ZURICH (AP) -- Credit Suisse Group on Thursday detailed plans to expand its private banking operations and hire about 1,000 staff over the next two years.
The move is in sharp contrast to competitors such as cross-town rival UBS AG who are downsizing operations -- mostly in their investment bank units -- in the wake of huge write-downs linked to the subprime mortgage meltdown and under the threat of a looming U.S. recession.
"The long-term growth prospects for wealth managers remains intact," said Walter Berchtold, chief executive of Credit Suisse's private banking division.
Despite ongoing market jitters, emerging economies such as China, India and Russia are set to boost growth in the sector, Berchtold said. "Credit Suisse is well positioned to face challenges and to outperform its competitors," he said.
Credit Suisse, which has booked only limited write-downs on its subprime holdings, already has substantial private banking operations. It expects to grow this business as it profits from its so-called One Bank strategy.

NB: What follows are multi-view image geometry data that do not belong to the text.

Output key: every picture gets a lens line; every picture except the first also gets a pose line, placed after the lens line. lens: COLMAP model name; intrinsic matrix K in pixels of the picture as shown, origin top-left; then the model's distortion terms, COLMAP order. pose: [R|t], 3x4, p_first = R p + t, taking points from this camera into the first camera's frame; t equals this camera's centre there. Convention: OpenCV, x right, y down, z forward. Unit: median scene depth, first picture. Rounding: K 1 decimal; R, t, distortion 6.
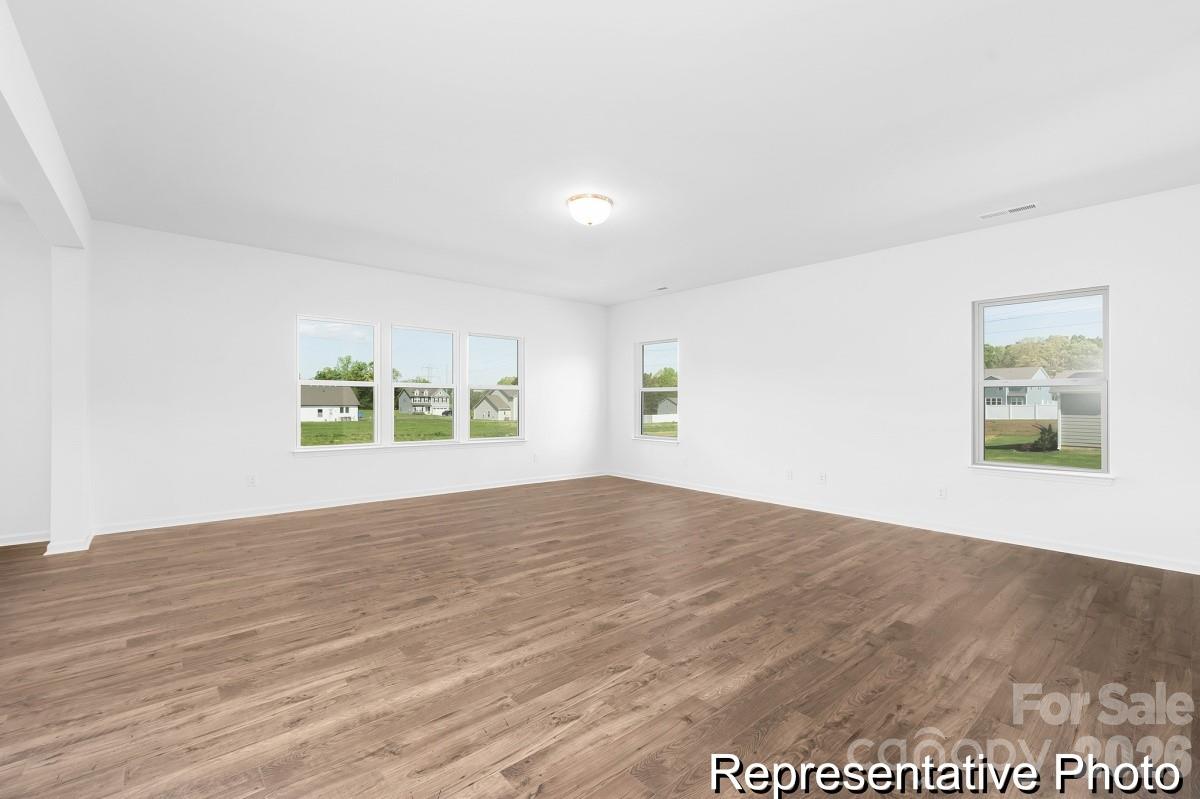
lens RADIAL K [[512.3, 0, 604.5], [0, 512.3, 407.5], [0, 0, 1]] dist [0.007230, -0.001290]
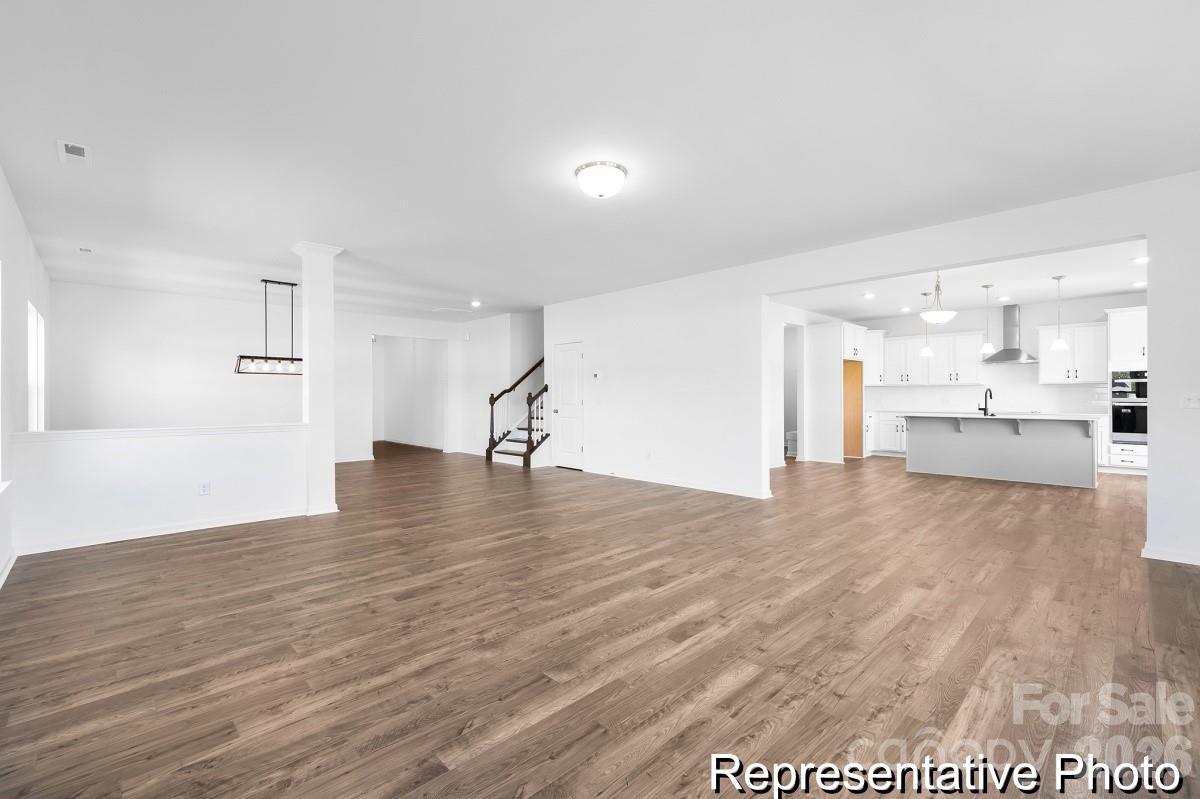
lens RADIAL K [[512.3, 0, 607.9], [0, 512.3, 395.2], [0, 0, 1]] dist [0.007230, -0.001290]
pose [[-0.997786, -0.002073, -0.066476, 0.023167], [-0.002602, 0.999966, 0.007870, -0.024322], [0.066457, 0.008025, -0.997757, 2.144745]]
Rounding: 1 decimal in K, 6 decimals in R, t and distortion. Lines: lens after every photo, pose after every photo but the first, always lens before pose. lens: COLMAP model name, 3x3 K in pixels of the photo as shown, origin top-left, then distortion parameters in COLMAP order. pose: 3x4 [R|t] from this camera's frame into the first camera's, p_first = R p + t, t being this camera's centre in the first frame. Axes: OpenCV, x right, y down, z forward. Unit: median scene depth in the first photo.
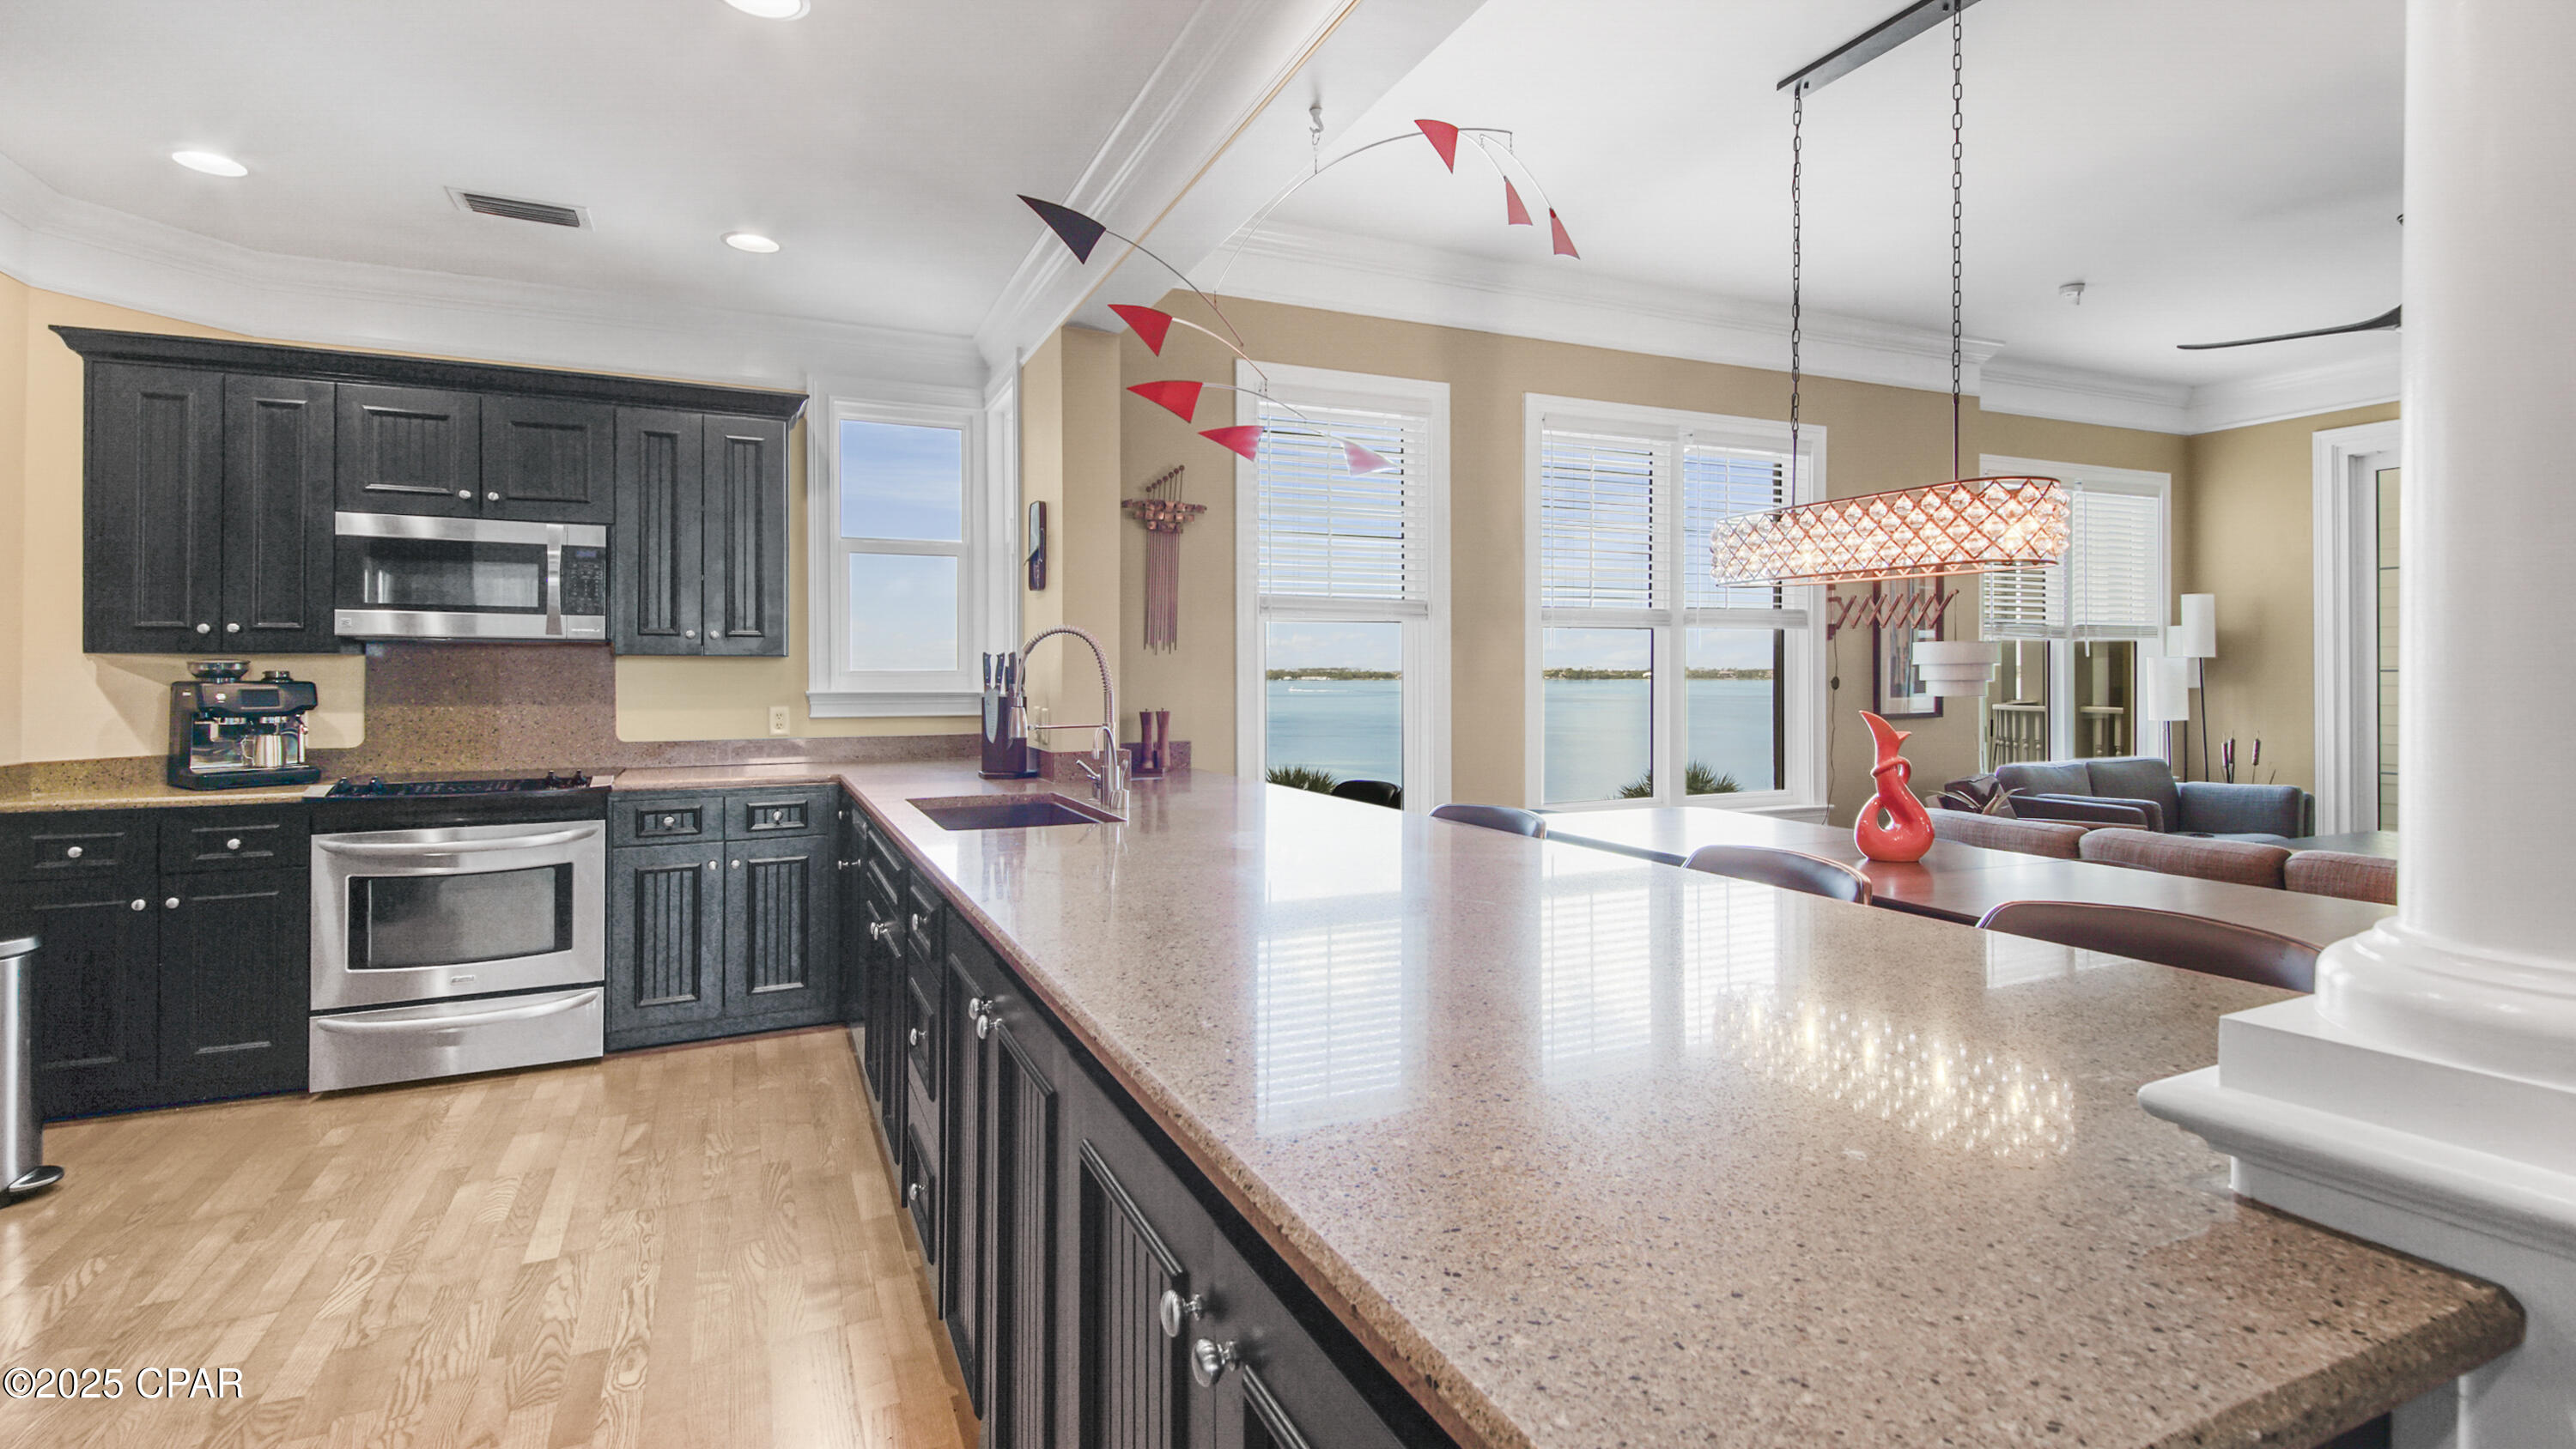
lens RADIAL K [[1175.6, 0, 1303.7], [0, 1175.6, 678.0], [0, 0, 1]] dist [0.022140, -0.012440]
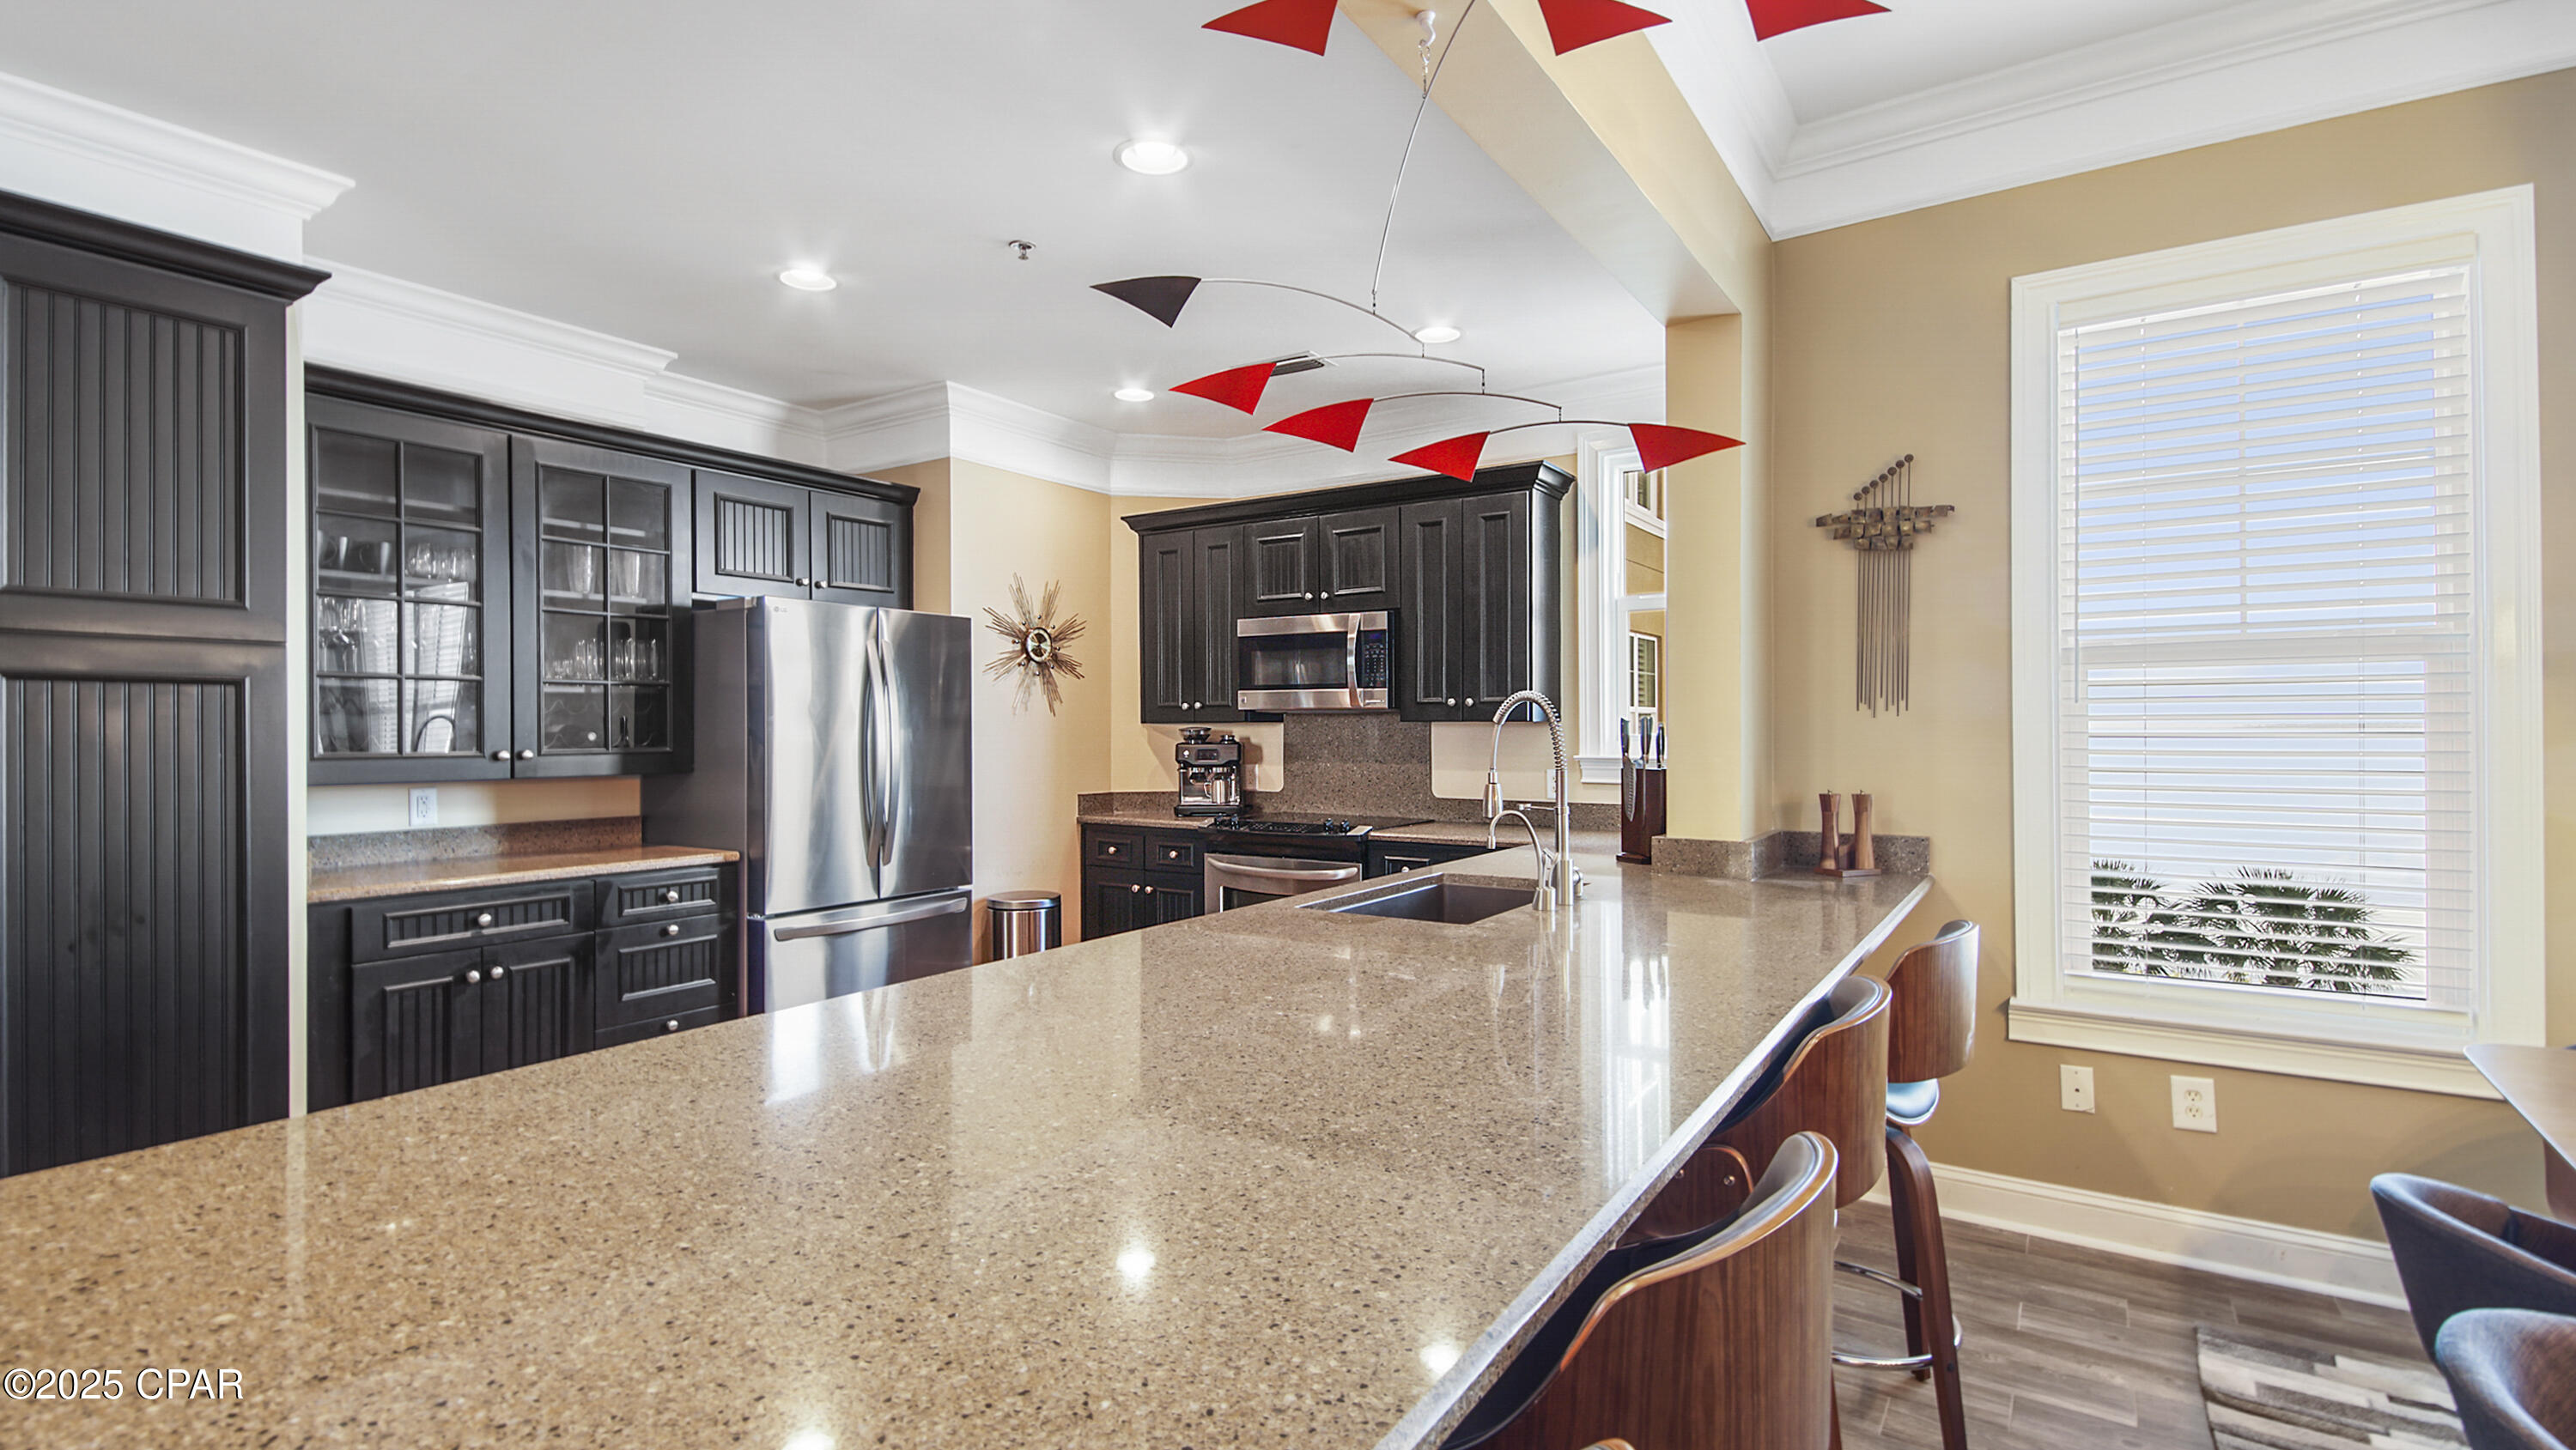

The strategy, which offers private bank and investment bank services, was launched under the bank's former chief executive, Oswald Gruebel, and is fiercely backed by the new CEO, Brady Dougan, who sat on the Credit Suisse management board when the strategy was hatched in late 2005.
At the end of September 2007, Credit Suisse had about 600,000 wealth management clients and assets under management of about 835 billion Swiss francs, or $759 billion. The bank expects net new asset growth of above 6 percent annually in the years to come. Between 2004 and 2007, the figure hovered between 6 percent and 8 percent.
"This is a move in the right direction," said Javier Lodeiro, an analyst at Bank Sal. Oppenheim in Zurich, who has a "buy" rating on the stock. "The expansion allows Credit Suisse to reduce its dependence on the volatile investment banking business and rely on more stable income from the private bank," he said.
Investment banks, in contrast to private banks, have a cyclical earning stream, as their income depends more on trading shares and bonds and on fees from services in the merger and acquisitions arena.
In times of recession or general economic weakness, investment banks often struggle to generate profit and are prone to post losses. Private banks, meanwhile, are generally considered to have better cushion from the ups and downs of the economy due to the more defensive nature of their business.